The 2016 Biennale ended with this very special event.
in 2016 Whitstable based musician and composer Matthew Herbert was writing a book titled The Music (published by Unbound, in partnership with Whitstable Biennale, 2018), about the formidable and profound revolution in music that is “somewhere buried in the last 100 years between the invention of the microphone, the tape machine, the sampler and the computer. Why use a violin when you can use the sound of a lawnmower? Why use a lawnmower when you can use the sound of the explosion of a bomb in Libya?
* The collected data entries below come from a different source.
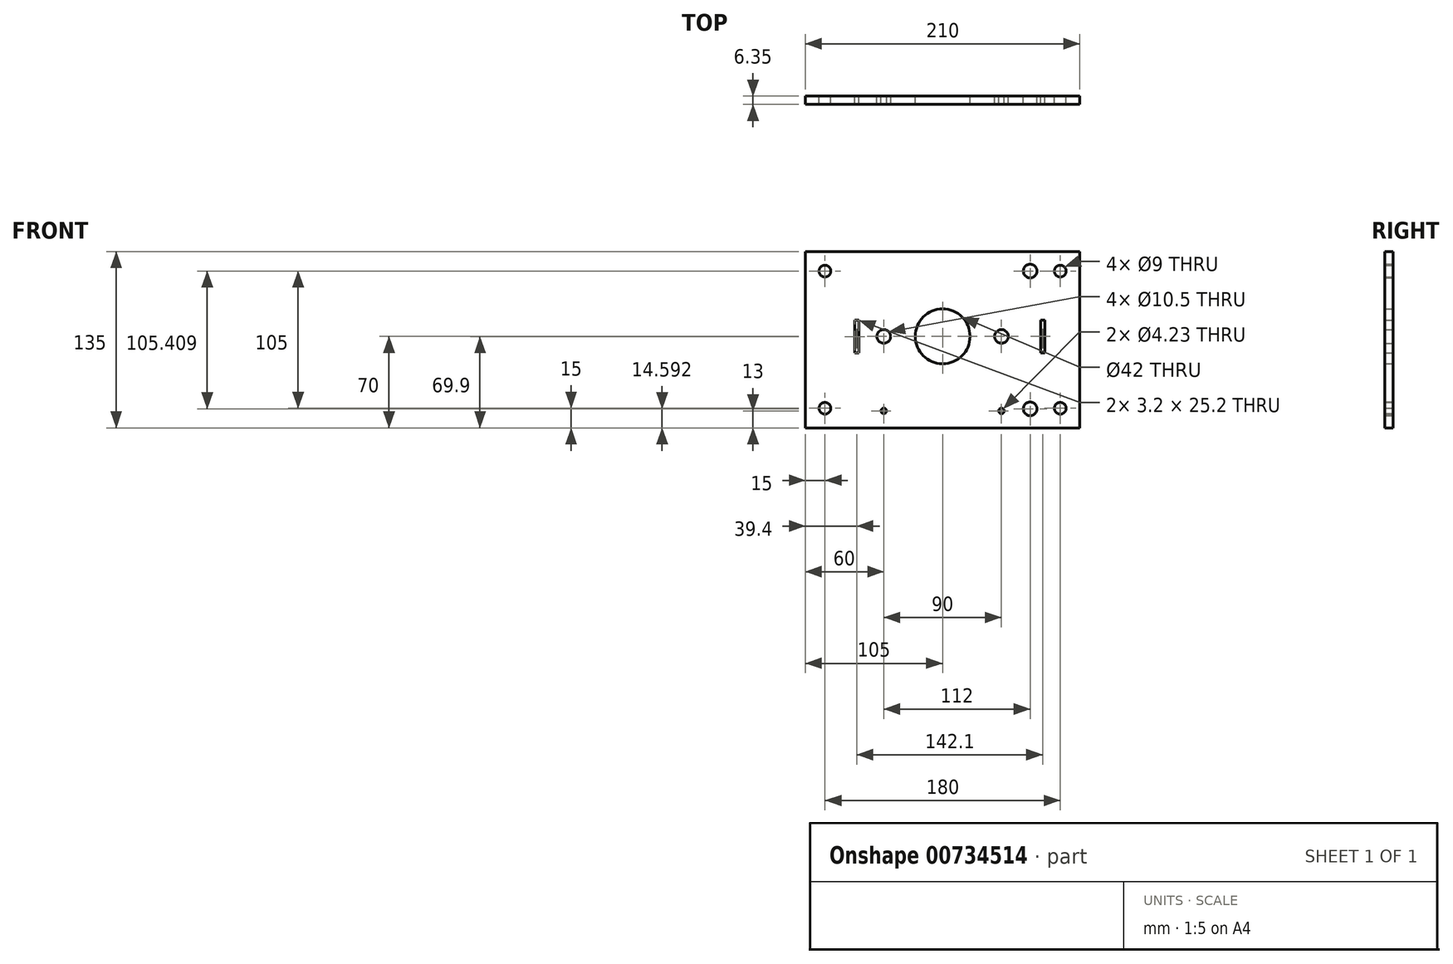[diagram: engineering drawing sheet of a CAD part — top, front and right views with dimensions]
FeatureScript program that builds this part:
annotation { "Feature Type Name" : "Feature", "Feature Type Description" : "" }
export const myFeature = defineFeature(function(context is Context, id is Id, definition is map)
    precondition{}
    {
        {
            var Q0;
            Q0=qCreatedBy(makeId("Front.planeOp"),FACE);
            var sketch = newSketch(context, id + "F0", { "sketchPlane" : qUnion([Q0])});
            skLineSegment(sketch, "E0", {"start": v(-64, -10.2) * mm, "end": v(-64, 15) * mm});
            skLineSegment(sketch, "E1", {"start": v(-64, 15) * mm, "end": v(-67.2, 15) * mm});
            skLineSegment(sketch, "E2", {"start": v(-67.2, 15) * mm, "end": v(-67.2, -10.2) * mm});
            skLineSegment(sketch, "E3", {"start": v(-67.2, -10.2) * mm, "end": v(-64, -10.2) * mm});
            skLineSegment(sketch, "E4", {"start": v(-105, 67.5) * mm, "end": v(105, 67.5) * mm});
            skLineSegment(sketch, "E5", {"start": v(105, 67.5) * mm, "end": v(105, -67.5) * mm});
            skLineSegment(sketch, "E6", {"start": v(105, -67.5) * mm, "end": v(-105, -67.5) * mm});
            skLineSegment(sketch, "E7", {"start": v(-105, -67.5) * mm, "end": v(-105, 67.5) * mm});
            skLineSegment(sketch, "E8", {"start": v(74.9, 15.1) * mm, "end": v(74.9, -10.1) * mm});
            skLineSegment(sketch, "E9", {"start": v(74.9, -10.1) * mm, "end": v(78.1, -10.1) * mm});
            skLineSegment(sketch, "E10", {"start": v(78.1, -10.1) * mm, "end": v(78.1, 15.1) * mm});
            skLineSegment(sketch, "E11", {"start": v(78.1, 15.1) * mm, "end": v(74.9, 15.1) * mm});
            skCircle(sketch, "E12", {"center": v(-45, 2.5) * mm, "radius": 5.25 * mm});
            skCircle(sketch, "E13", {"center": v(45, -54.5) * mm, "radius": 2.12 * mm});
            skCircle(sketch, "E14", {"center": v(-45, -54.5) * mm, "radius": 2.12 * mm});
            skCircle(sketch, "E15", {"center": v(45, 2.5) * mm, "radius": 5.25 * mm});
            skCircle(sketch, "E16", {"center": v(0, 2.5) * mm, "radius": 21 * mm});
            skCircle(sketch, "E17", {"center": v(67, 52.5) * mm, "radius": 5.25 * mm});
            skCircle(sketch, "E18", {"center": v(90, 52.5) * mm, "radius": 4.5 * mm});
            skCircle(sketch, "E19", {"center": v(-90, -52.5) * mm, "radius": 4.5 * mm});
            skCircle(sketch, "E20", {"center": v(-90, 52.5) * mm, "radius": 4.5 * mm});
            skCircle(sketch, "E21", {"center": v(90, -52.5) * mm, "radius": 4.5 * mm});
            skCircle(sketch, "E22", {"center": v(67, -52.9) * mm, "radius": 5.25 * mm});
            skSolve(sketch);
        }
        {
            var Q0;
            Q0 = qSketchRegion(id + "F0", true);
            extrude(context, id + "F1", {"entities" : qUnion([Q0]), "depth" : 6.35 * mm, "offsetDistance" : 25.4 * mm});
        }
    });
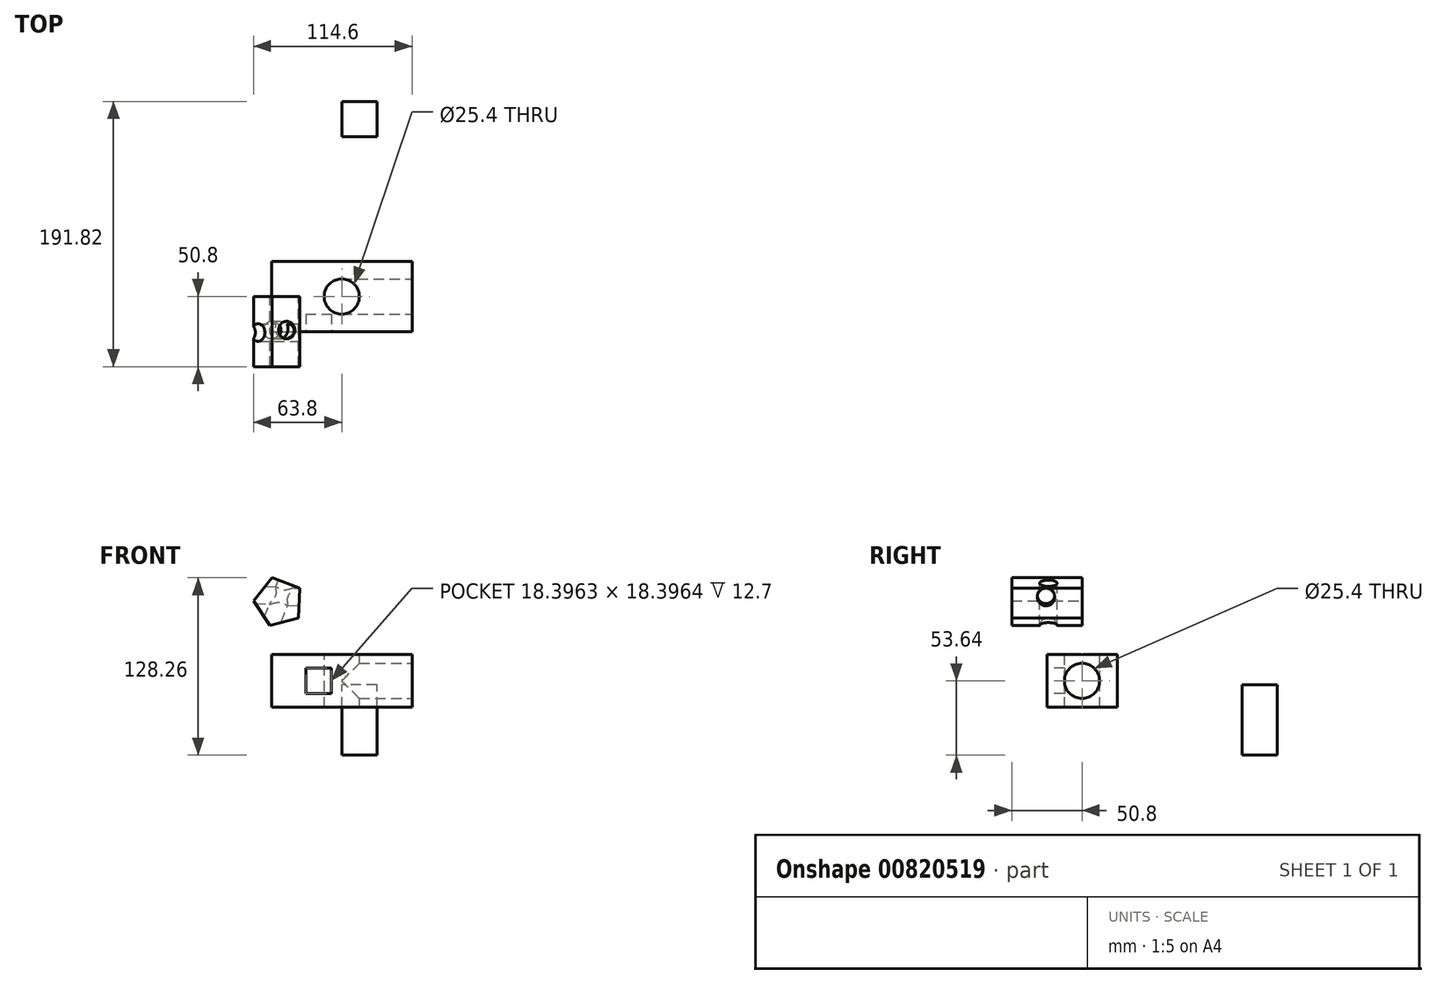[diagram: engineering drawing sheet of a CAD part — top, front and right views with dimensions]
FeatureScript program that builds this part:
annotation { "Feature Type Name" : "Feature", "Feature Type Description" : "" }
export const myFeature = defineFeature(function(context is Context, id is Id, definition is map)
    precondition{}
    {
        {
            var Q0;
            Q0=qCreatedBy(makeId("Top.planeOp"),FACE);
            var sketch = newSketch(context, id + "F0", { "sketchPlane" : qUnion([Q0])});
            skLineSegment(sketch, "E0.bottom", {"start": v(-50.8, 25.4) * mm, "end": v(50.8, 25.4) * mm});
            skLineSegment(sketch, "E0.top", {"start": v(-50.8, -25.4) * mm, "end": v(50.8, -25.4) * mm});
            skLineSegment(sketch, "E0.left", {"start": v(-50.8, 25.4) * mm, "end": v(-50.8, -25.4) * mm});
            skLineSegment(sketch, "E0.right", {"start": v(50.8, 25.4) * mm, "end": v(50.8, -25.4) * mm});
            skSolve(sketch);
        }
        {
            var Q0;
            Q0=makeQuery(id+"F0.imprint","IMPRINT",FACE,{"disambiguationData":[TD([[makeQuery(id+"F0.imprint","IMPRINT",EDGE,{"derivedFrom":sQuery(id+"F0.wireOp",EDGE,"E0.bottom")}),-1.0]])]});
            extrude(context, id + "F1", {"entities" : qUnion([Q0]), "endBound" : BoundingType.SYMMETRIC, "oppositeDirection" : true, "depth" : 38.1 * mm, "offsetDistance" : 25.4 * mm});
        }
        {
            var Q0;
            Q0=makeQuery(id+"F1.opExtrude","CAP_FACE",FACE,{"disambiguationData":[OSD([sQuery(id+"F0.wireOp",EDGE,"E0.bottom"),sQuery(id+"F0.wireOp",EDGE,"E0.top"),sQuery(id+"F0.wireOp",EDGE,"E0.left"),sQuery(id+"F0.wireOp",EDGE,"E0.right")])],"isStart":true});
            var sketch = newSketch(context, id + "F2", { "sketchPlane" : qUnion([Q0])});
            skCircle(sketch, "E1", {"center": v(0, 0) * mm, "radius": 12.7 * mm});
            skSolve(sketch);
        }
        {
            var Q0;
            Q0=makeQuery(id+"F2.imprint","IMPRINT",FACE,{"disambiguationData":[TD([[makeQuery(id+"F2.imprint","IMPRINT",EDGE,{"derivedFrom":sQuery(id+"F2.wireOp",EDGE,"E1")}),1.0]])]});
            extrude(context, id + "F3", {"entities" : qUnion([Q0]), "operationType" : NewBodyOperationType.REMOVE, "endBound" : BoundingType.THROUGH_ALL, "oppositeDirection" : true, "depth" : 38.1 * mm, "offsetDistance" : 25.4 * mm});
        }
        {
            var Q0;
            Q0=makeQuery(id+"F1.opExtrude","SWEPT_FACE",FACE,{"disambiguationData":[OSD([sQuery(id+"F0.wireOp",EDGE,"E0.right")])]});
            var sketch = newSketch(context, id + "F4", { "sketchPlane" : qUnion([Q0])});
            skCircle(sketch, "E2", {"center": v(0, 0) * mm, "radius": 12.7 * mm});
            skSolve(sketch);
        }
        {
            var Q0;
            Q0=makeQuery(id+"F4.imprint","IMPRINT",FACE,{"disambiguationData":[TD([[makeQuery(id+"F4.imprint","IMPRINT",EDGE,{"derivedFrom":sQuery(id+"F4.wireOp",EDGE,"E2")}),1.0]])]});
            extrude(context, id + "F5", {"entities" : qUnion([Q0]), "operationType" : NewBodyOperationType.REMOVE, "oppositeDirection" : true, "depth" : 50.8 * mm, "offsetDistance" : 25.4 * mm});
        }
        {
            var Q0;
            Q0=qCreatedBy(makeId("Front.planeOp"),FACE);
            var sketch = newSketch(context, id + "F6", { "sketchPlane" : qUnion([Q0])});
            skCircle(sketch, "E3.cCircle", {"center": v(-45.57, 57) * mm, "radius": 14.76 * mm, "construction": true});
            skLineSegment(sketch, "E3.0", {"start": v(-31.36, 45.56) * mm, "end": v(-52.07, 39.95) * mm});
            skLineSegment(sketch, "E3.1", {"start": v(-52.07, 39.95) * mm, "end": v(-63.8, 57.9) * mm});
            skLineSegment(sketch, "E3.2", {"start": v(-63.8, 57.9) * mm, "end": v(-50.34, 74.62) * mm});
            skLineSegment(sketch, "E3.3", {"start": v(-50.34, 74.62) * mm, "end": v(-30.3, 66.98) * mm});
            skLineSegment(sketch, "E3.4", {"start": v(-30.3, 66.98) * mm, "end": v(-31.36, 45.56) * mm});
            skPoint(sketch, "E3.0.midPoint", {"position": v(-41.71, 42.75) * mm});
            skSolve(sketch);
        }
        {
            var Q0;
            Q0=makeQuery(id+"F6.imprint","IMPRINT",FACE,{"disambiguationData":[TD([[makeQuery(id+"F6.imprint","IMPRINT",EDGE,{"derivedFrom":sQuery(id+"F6.wireOp",EDGE,"E3.0")}),-1.0]])]});
            extrude(context, id + "F7", {"entities" : qUnion([Q0]), "depth" : 50.8 * mm, "offsetDistance" : 25.4 * mm});
        }
        {
            var Q0;
            Q0=makeQuery(id+"F7.opExtrude","SWEPT_FACE",FACE,{"disambiguationData":[OSD([sQuery(id+"F6.wireOp",EDGE,"E3.3")])]});
            var sketch = newSketch(context, id + "F8", { "sketchPlane" : qUnion([Q0])});
            skCircle(sketch, "E4", {"center": v(-62.34, -24.29) * mm, "radius": 6.35 * mm});
            skSolve(sketch);
        }
        {
            var Q0;
            Q0=makeQuery(id+"F8.imprint","IMPRINT",FACE,{"disambiguationData":[TD([[makeQuery(id+"F8.imprint","IMPRINT",EDGE,{"derivedFrom":sQuery(id+"F8.wireOp",EDGE,"E4")}),1.0]])]});
            extrude(context, id + "F9", {"entities" : qUnion([Q0]), "operationType" : NewBodyOperationType.REMOVE, "endBound" : BoundingType.THROUGH_ALL, "oppositeDirection" : true, "depth" : 25.4 * mm, "offsetDistance" : 25.4 * mm});
        }
        {
            var Q0;
            Q0=makeQuery(id+"F7.opExtrude","SWEPT_FACE",FACE,{"disambiguationData":[OSD([sQuery(id+"F6.wireOp",EDGE,"E3.4")])]});
            var sketch = newSketch(context, id + "F10", { "sketchPlane" : qUnion([Q0])});
            skCircle(sketch, "E5", {"center": v(-26.05, 59.05) * mm, "radius": 6.35 * mm});
            skSolve(sketch);
        }
        {
            var Q0;
            Q0=makeQuery(id+"F10.imprint","IMPRINT",FACE,{"disambiguationData":[TD([[makeQuery(id+"F10.imprint","IMPRINT",EDGE,{"derivedFrom":sQuery(id+"F10.wireOp",EDGE,"E5")}),1.0]])]});
            extrude(context, id + "F11", {"entities" : qUnion([Q0]), "operationType" : NewBodyOperationType.REMOVE, "endBound" : BoundingType.THROUGH_ALL, "oppositeDirection" : true, "depth" : 25.4 * mm, "offsetDistance" : 25.4 * mm});
        }
        {
            var Q0;
            Q0=makeQuery(id+"F1.opExtrude","SWEPT_FACE",FACE,{"disambiguationData":[OSD([sQuery(id+"F0.wireOp",EDGE,"E0.top")])]});
            var sketch = newSketch(context, id + "F12", { "sketchPlane" : qUnion([Q0])});
            skCircle(sketch, "E6.cCircle", {"center": v(-16.77, 0) * mm, "radius": 9.2 * mm, "construction": true});
            skLineSegment(sketch, "E6.0", {"start": v(-7.57, 9.2) * mm, "end": v(-7.57, -9.2) * mm});
            skLineSegment(sketch, "E6.1", {"start": v(-7.57, -9.2) * mm, "end": v(-25.97, -9.2) * mm});
            skLineSegment(sketch, "E6.2", {"start": v(-25.97, -9.2) * mm, "end": v(-25.97, 9.2) * mm});
            skLineSegment(sketch, "E6.3", {"start": v(-25.97, 9.2) * mm, "end": v(-7.57, 9.2) * mm});
            skPoint(sketch, "E6.0.midPoint", {"position": v(-7.57, 0) * mm});
            skSolve(sketch);
        }
        {
            var Q0;
            Q0=makeQuery(id+"F12.imprint","IMPRINT",FACE,{"disambiguationData":[TD([[makeQuery(id+"F12.imprint","IMPRINT",EDGE,{"derivedFrom":sQuery(id+"F12.wireOp",EDGE,"E6.0")}),-1.0]])]});
            extrude(context, id + "F13", {"entities" : qUnion([Q0]), "operationType" : NewBodyOperationType.REMOVE, "oppositeDirection" : true, "depth" : 12.7 * mm, "offsetDistance" : 25.4 * mm});
        }
        {
            var Q0;
            Q0=qCreatedBy(makeId("Right.planeOp"),FACE);
            var sketch = newSketch(context, id + "F14", { "sketchPlane" : qUnion([Q0])});
            skLineSegment(sketch, "E7.bottom", {"start": v(141.02, -53.64) * mm, "end": v(115.62, -53.64) * mm});
            skLineSegment(sketch, "E7.top", {"start": v(141.02, -2.84) * mm, "end": v(115.62, -2.84) * mm});
            skLineSegment(sketch, "E7.left", {"start": v(141.02, -53.64) * mm, "end": v(141.02, -2.84) * mm});
            skLineSegment(sketch, "E7.right", {"start": v(115.62, -53.64) * mm, "end": v(115.62, -2.84) * mm});
            skSolve(sketch);
        }
        {
            var Q0;
            Q0=makeQuery(id+"F14.imprint","IMPRINT",FACE,{"disambiguationData":[TD([[makeQuery(id+"F14.imprint","IMPRINT",EDGE,{"derivedFrom":sQuery(id+"F14.wireOp",EDGE,"E7.bottom")}),-1.0]])]});
            extrude(context, id + "F15", {"entities" : qUnion([Q0]), "depth" : 25.4 * mm, "offsetDistance" : 25.4 * mm});
        }
    });
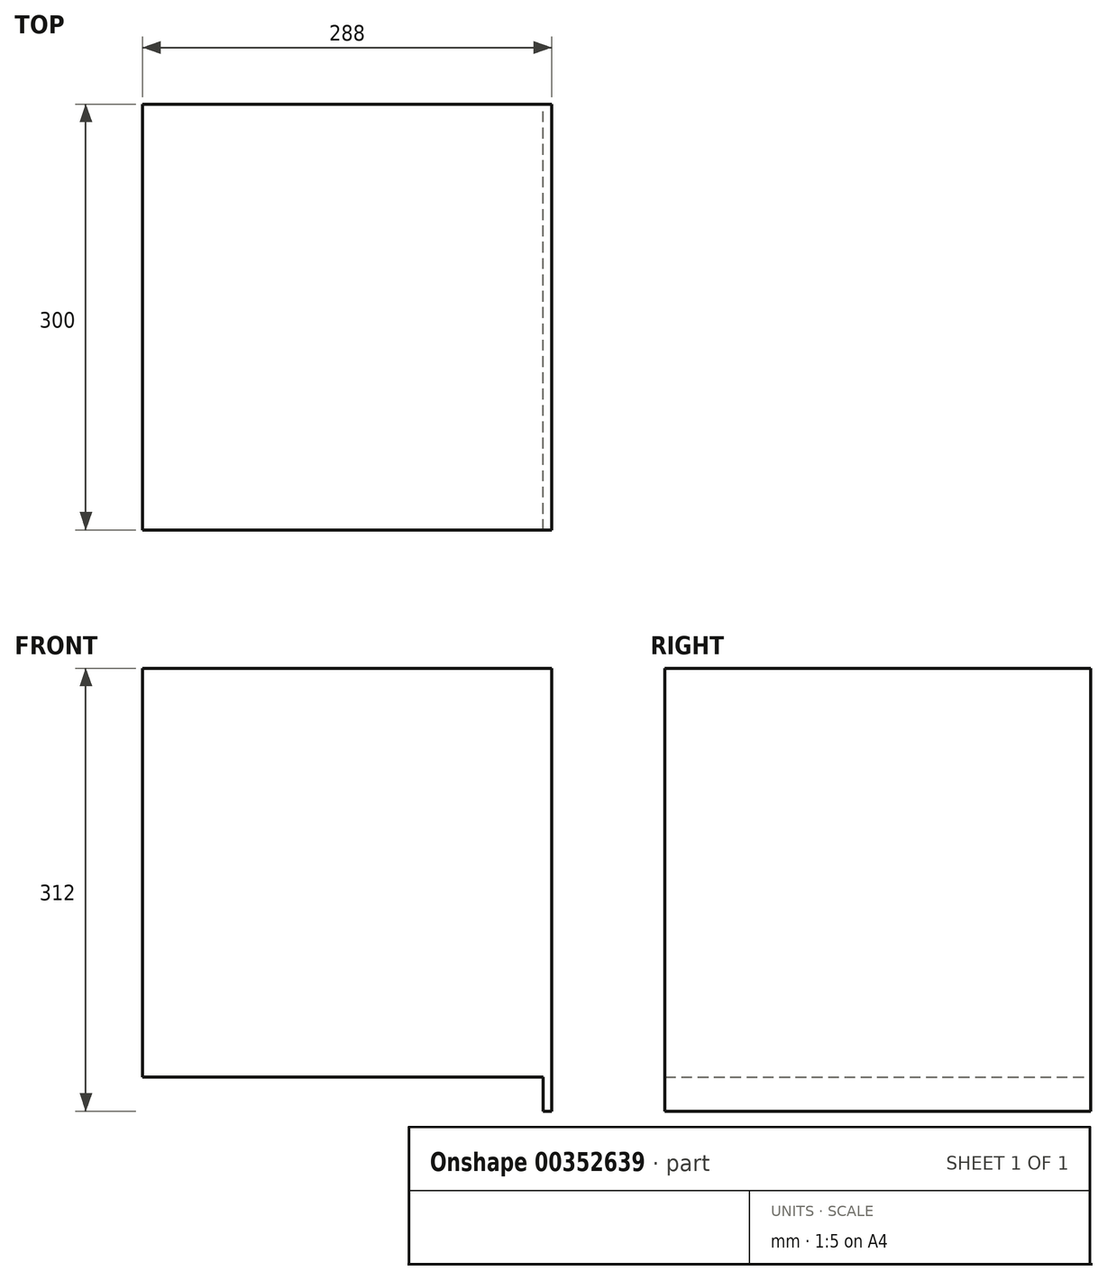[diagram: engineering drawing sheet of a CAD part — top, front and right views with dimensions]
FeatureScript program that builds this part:
annotation { "Feature Type Name" : "Feature", "Feature Type Description" : "" }
export const myFeature = defineFeature(function(context is Context, id is Id, definition is map)
    precondition{}
    {
        {
            var Q0;
            Q0=qCreatedBy(makeId("Front.planeOp"),FACE);
            var sketch = newSketch(context, id + "F0", { "sketchPlane" : qUnion([Q0])});
            skLineSegment(sketch, "E0.bottom", {"start": v(-240.7, 251.43) * mm, "end": v(47.3, 251.43) * mm});
            skLineSegment(sketch, "E0.top", {"start": v(41.3, -60.57) * mm, "end": v(47.3, -60.57) * mm});
            skLineSegment(sketch, "E0.left", {"start": v(-240.7, 251.43) * mm, "end": v(-240.7, -36.57) * mm});
            skLineSegment(sketch, "E0.right", {"start": v(47.3, 251.43) * mm, "end": v(47.3, -60.57) * mm});
            skLineSegment(sketch, "E1", {"start": v(41.3, -60.57) * mm, "end": v(41.3, -36.57) * mm});
            skLineSegment(sketch, "E2", {"start": v(41.3, -36.57) * mm, "end": v(-240.7, -36.57) * mm});
            skSolve(sketch);
        }
        {
            var Q0;
            Q0=qSketchRegion(id+"F0",true);
            extrude(context, id + "F1", {"entities" : qUnion([Q0]), "depth" : 300 * mm});
        }
    });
The book is a kind of manifesto for sound that makes this shift explicit.”
A key chapter of the book, Presto, focuses on food:
“the sound of crushing of garlic under a thick knife in the kitchen of a caravan in a single, loud, curt, dry bang is immediately followed by a snipping off the end of a small plastic tube of liver pate on a beach. a repeated regular stabbing with a fork of the plastic cover to a ready meal by a nurse on a night shift follows and on the last of the punctures, and exactly in time, a mechanic slips and accidentally bangs a wrench against a large empty copper vat at the heineken factory in amsterdam. it makes a big, echoey, metallic clang which we listen to die away beneath the road noise. a cargo aeroplane is overhead.”
This very special dinner grew out of this chapter.
It was a unique evening of readings, recording and listening, as well as delicious food and drink. A limited edition copy of the chapter, specially designed by An Endless Supply, was given to each diner.
The dinner was held in a special temporary cafe, The Long Table, a collaboration between Matthew Herbert, chef Rosie Sykes and Whitstable Biennale, on the ground floor of the Horsebridge Arts Centre. The cafe was open every day of the festival, serving light breakfasts and lunches and all sorts of other treats from 10:00-16:30, working with local farmers to produce a menu focused on the wonderful vegetables to be found at this time of year.
Rosie Sykes is a Guardian food writer and author of The Kitchen Revolution and the forthcoming Sunday Evening Book. She has worked in many of the UK’s most celebrated restaurants, set up the critically acclaimed Sutton Arms in Smithfield, and is development chef for the award-winning The Pint Shop. Sykes has collaborated with Matthew Herbert for many live performances including One Pig, which documented a pig’s life from birth to plate, taking a critical look at the meat industry.